Treading Water in the Shallows

“A generation of Christians reared among pushbuttons and automatic-machines is impatient of slower and less direct methods of reaching their goals. We have been trying to apply machine-age methods to our relations with God. We read our chapter, have our short devotions, and rush away, hoping to make up for our deep inward bankruptcy by attending another gospel meeting or listening to another thrilling story told by a religious adventurer lately returned from afar. The tragic results of this spirit are all about us. Shallow lives, hollow religious philosophies, the preponderance of the element of fun in gospel meetings, the glorification of men, trust in religious externalities, quasi-religious fellowships, salesmanship methods, the mistaking of dynamic personality for the power of the Spirit; these and such as these are the symptoms of an evil disease, a deep and serious malady of the soul.” —A. W. Tozer

Tozer looked at the church and told it like it was. He died in 1963. I wonder what he’d tell the church today?

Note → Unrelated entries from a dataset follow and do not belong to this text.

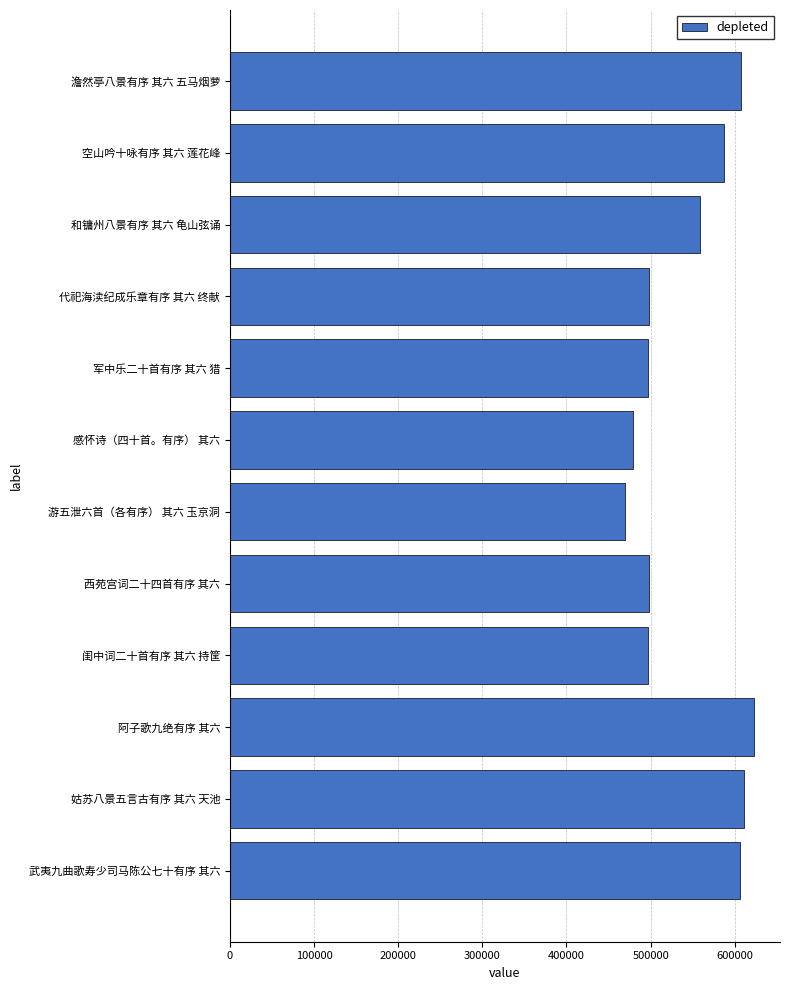

Which label corresponds to the largest value in the chart?

阿子歌九绝有序 其六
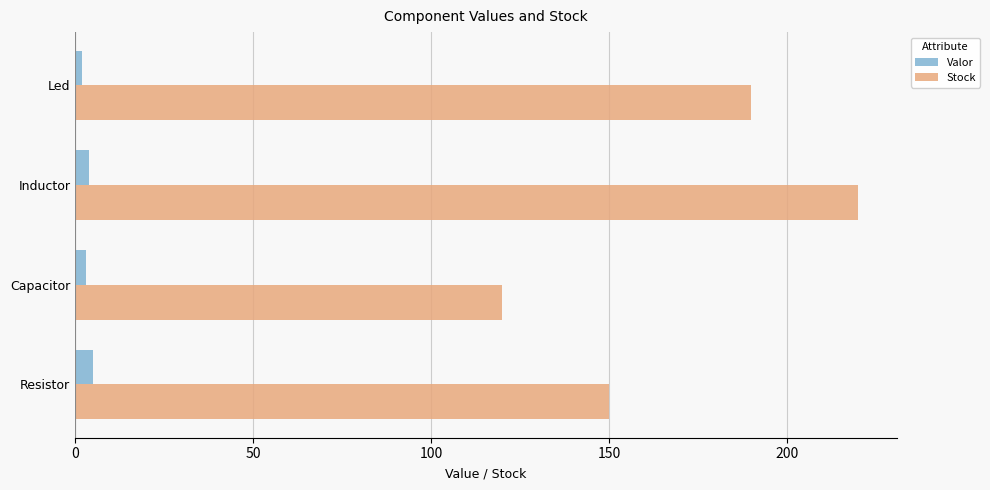

Count the Valor values in the range 3 to 5.

3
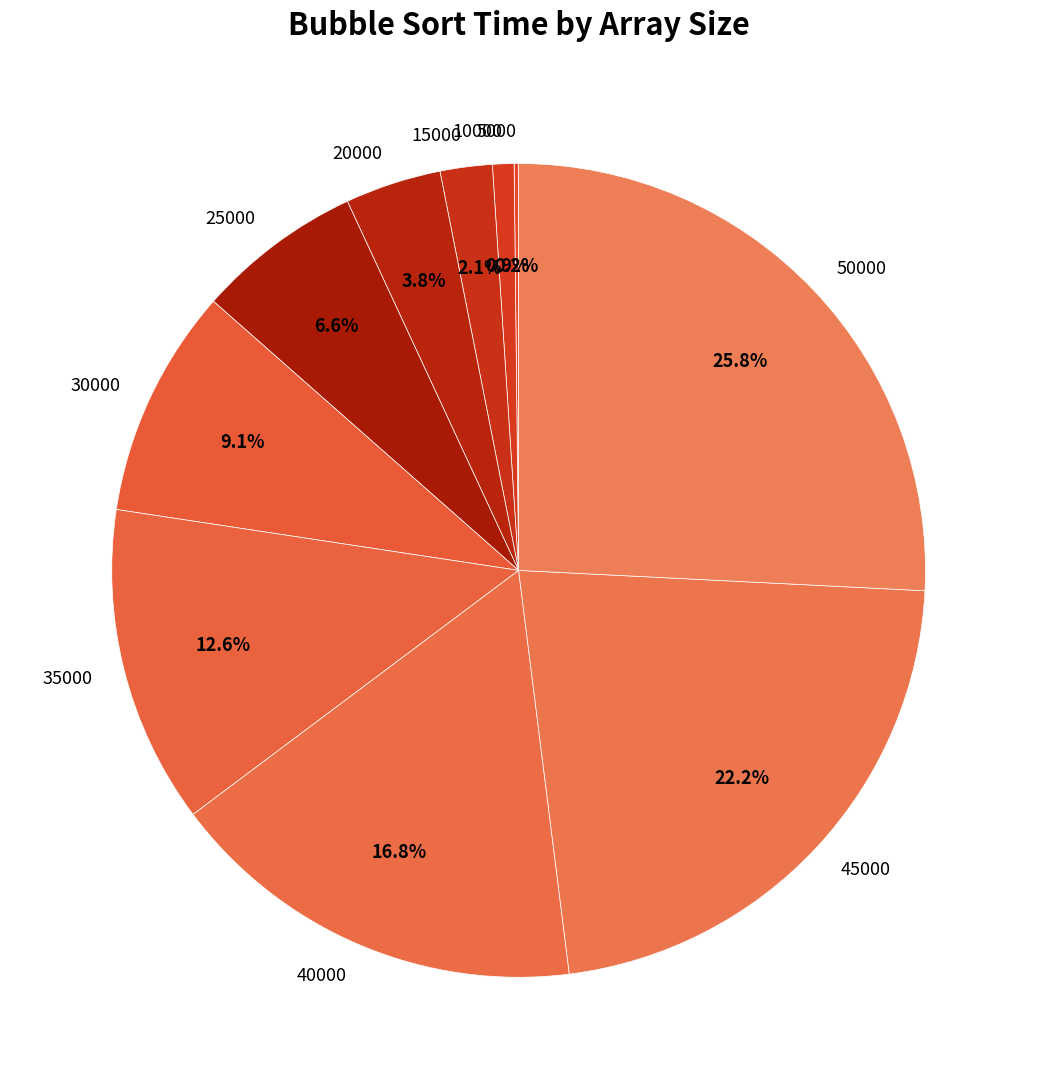

Which has a higher value, 20000 or 30000?

30000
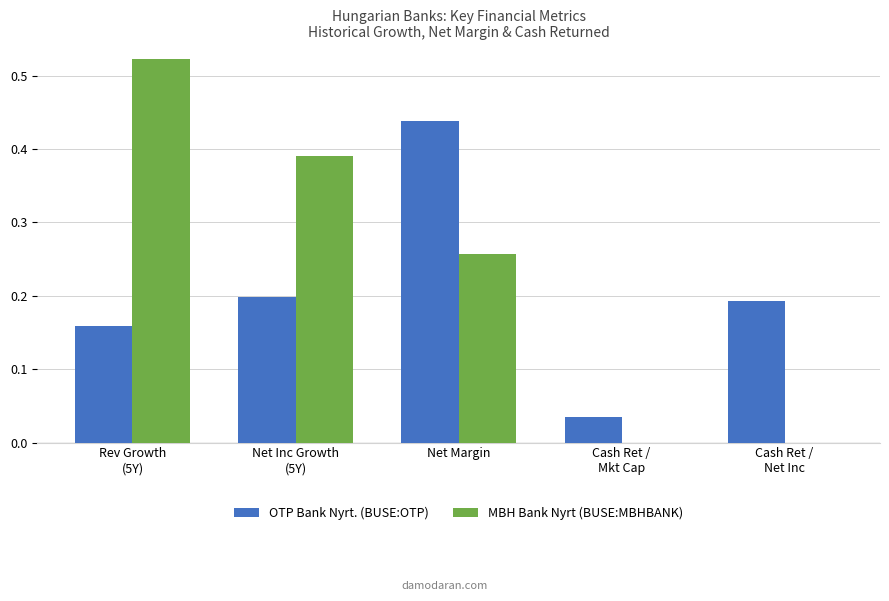

What is the total value across all series at Net Margin?

0.7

P.S. We’re the lamps of His light—not the salesmen or the customers of His fire. How could we be? He fits no category, exceeds every attribution, defies all description. We confine Him to the object of our study, yet He is the unleashed subject of the universe itself. “He’s the superlative of everything good you choose to call Him”, Rev Lockwood called Him—yet we still tread the surface of the Sea of Him seeking to stay afloat, waters in which He intended us to drown.

—j

The Mosquito in Your Room

“Be kind, for everyone you meet is fighting a hard battle [you know nothing about].” —Ian McLaren

We impact every person we meet—there’s no stopping it. When we’re indifferent, people feel it—and often learn it—from us. The same thing is true when we’re kind, compassion and loving—people feel it and learn it—from us. That’s how the world is changed—it’s how Jesus did it and it’s why His impact has traveled so far for so long so powerfully. Walking as He walked Him, even the smallest person has mighty impact. It’s just that big.

“If you think you’re too small to have an impact, try going to bed with a mosquito in the room…” —Bette Reese

Give ’em Heaven.

—j

Minding the Pain

“The Christian ideal has not been tried and found wanting; it has been found difficult and left untried.” —G.K Chesterton

God has called me to many things, and in light of the fact that I’m not getting any younger, I’m frequently asked how I do it. “Don’t you get tired?” “Where do you find the time?” “Doesn’t it hurt?” As he burned his finger with a smile while extinguishing a match, T.E. Lawerence quipped, “Of course it hurts—the trick is not minding the pain.” For us who follow Jesus, it’s more than not minding—it’s knowing—knowing that the difficulties of living God’s life on earth are grossly offset by the goodness and love others receive from Him because we were willing to take the pain for them to get it.

Go for it. He who called you is faithful and He is able.